Andersen had admitted to the rape and murder of eight-year-old Stine Sofie Sørstrønen, but he claimed a former friend, Viggo Kristiansen, had forced him into the crime. He has testified that the two then-young men had run into Sørstrønen and her friend Lena Sløgedal Paulsen after they’d been swimming in a lake at Baneheia, a popular recreation area in the hills above Kristiansand.
Kristiansen was ultimately convicted of raping and murdering Sørstrønen’s best friend, the 10-year-old Paulsen, and served a longer prison term than Andersen for his alleged crime. Kristiansen had all along denied having anything to do with the murders and new DNA evidence ultimately cleared him, in what’s now considered one of the most serious travesties of justice in Norwegian history.
Andersen spent 19 years in jail himself for the rape and murder of Sørstrønen in Kristiansand in 2000. He faced only two more years in prison after being convicted of also raping and murdering Paulsen, because the maximum jail term at the time was only 21 years and Norway doesn’t recognize multiple counts.
On Friday, however, his defense lawyer Svein Holden confirmed that Andersen had decided to appeal his latest conviction. Holden declined any further comment, but the appeal means the case will drag on, at least until the appeals court known as Lagmannsretten decides whether to take it up.
Audun Beckstrøm, the court-appointed attorney representing the two girls’ parents, noted that all convicts have the right to appeal. “Given his own version of events, Andersen claims the verdict in the case is wrong,” Beckstrøm told state broadcaster NRK on Friday. “He keeps claiming that Viggo Kristiansen was with him all the way, so this appeal isn’t so surprising.”

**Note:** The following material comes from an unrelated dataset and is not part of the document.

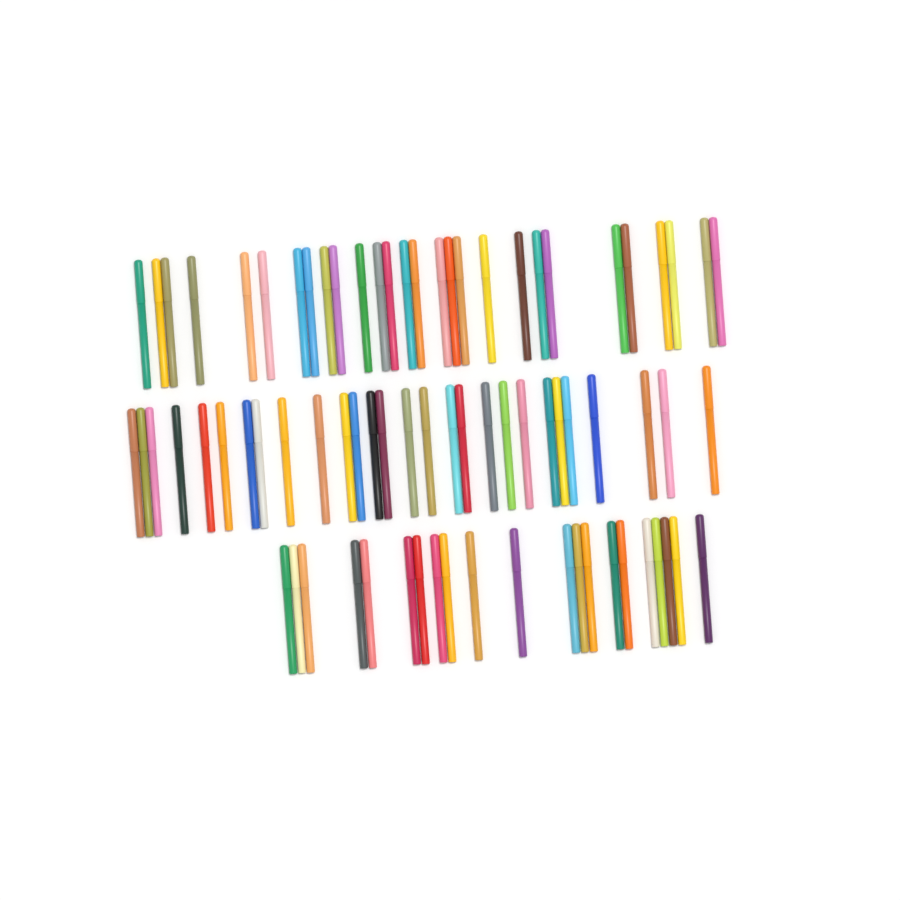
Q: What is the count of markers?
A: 77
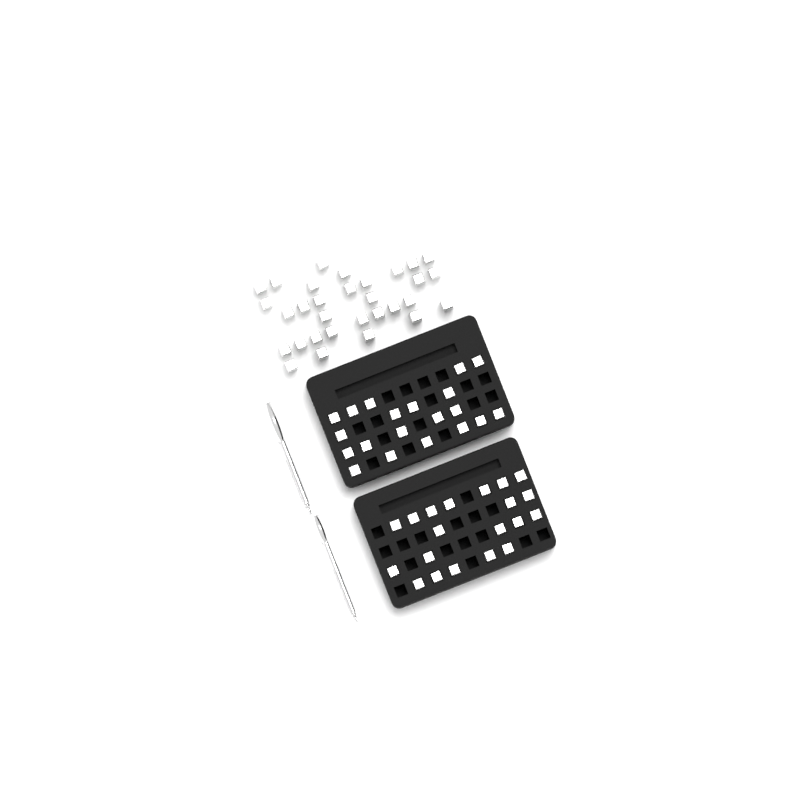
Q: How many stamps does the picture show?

Beckstrøm added, though, that “this will mean even more strain for the parents,” and that he’d have another meeting with them to prepare them for what lies ahead now.
‘Wounds that don’t grow’
The judge in the latest case against Andersen had also ordered Andersen to pay NOK 650,000 (around USD 65,000) in compensation to each of the girls’ sets of parents. Judge Tor Christian Carlsen noted how murders of children are always traumatic for their parents. “They cause wounds to the soul that don’t grow,” the judge said in court.

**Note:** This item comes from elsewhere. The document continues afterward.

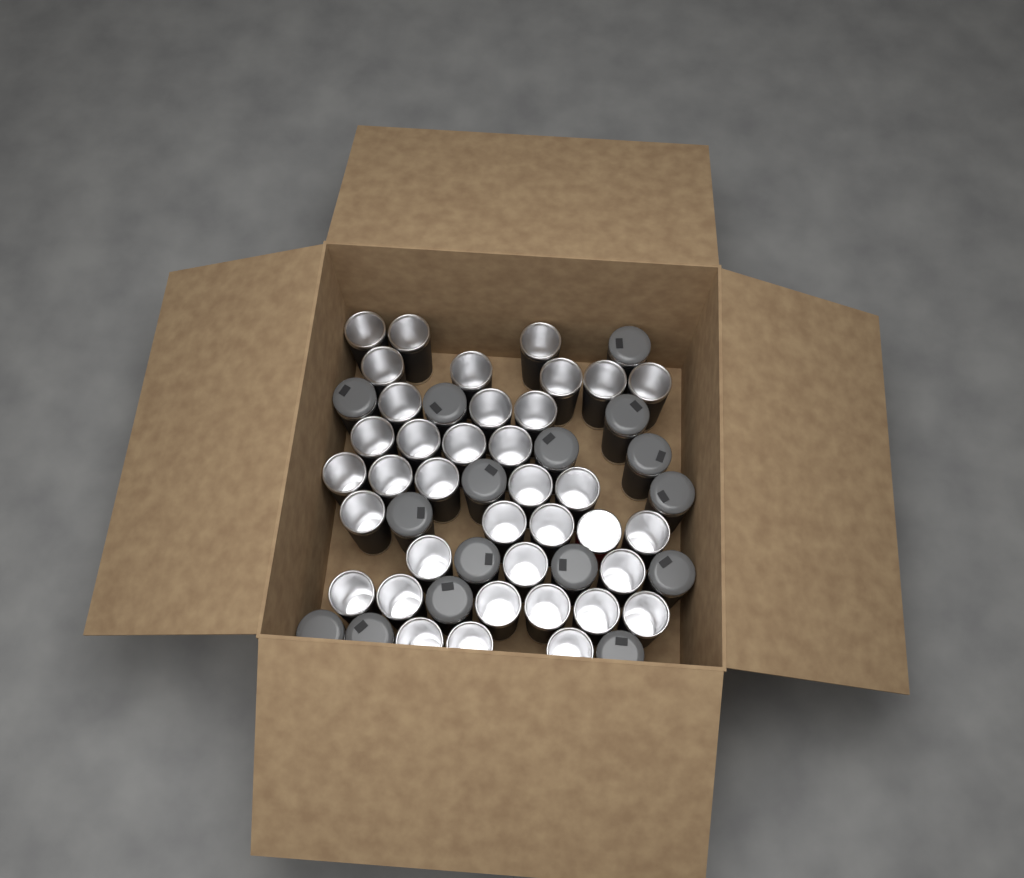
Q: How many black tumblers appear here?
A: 52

NRK had reported from the courtroom that Andersen sat calmly and looked directly at the judge when his new conviction was read aloud. His defense lawyers said Andersen was “disappointed” by the court verdict and it was expected that he would consider an appeal.
Others, not least the girls’ parents, had hoped the case may finally be over, 24 years after losing their children.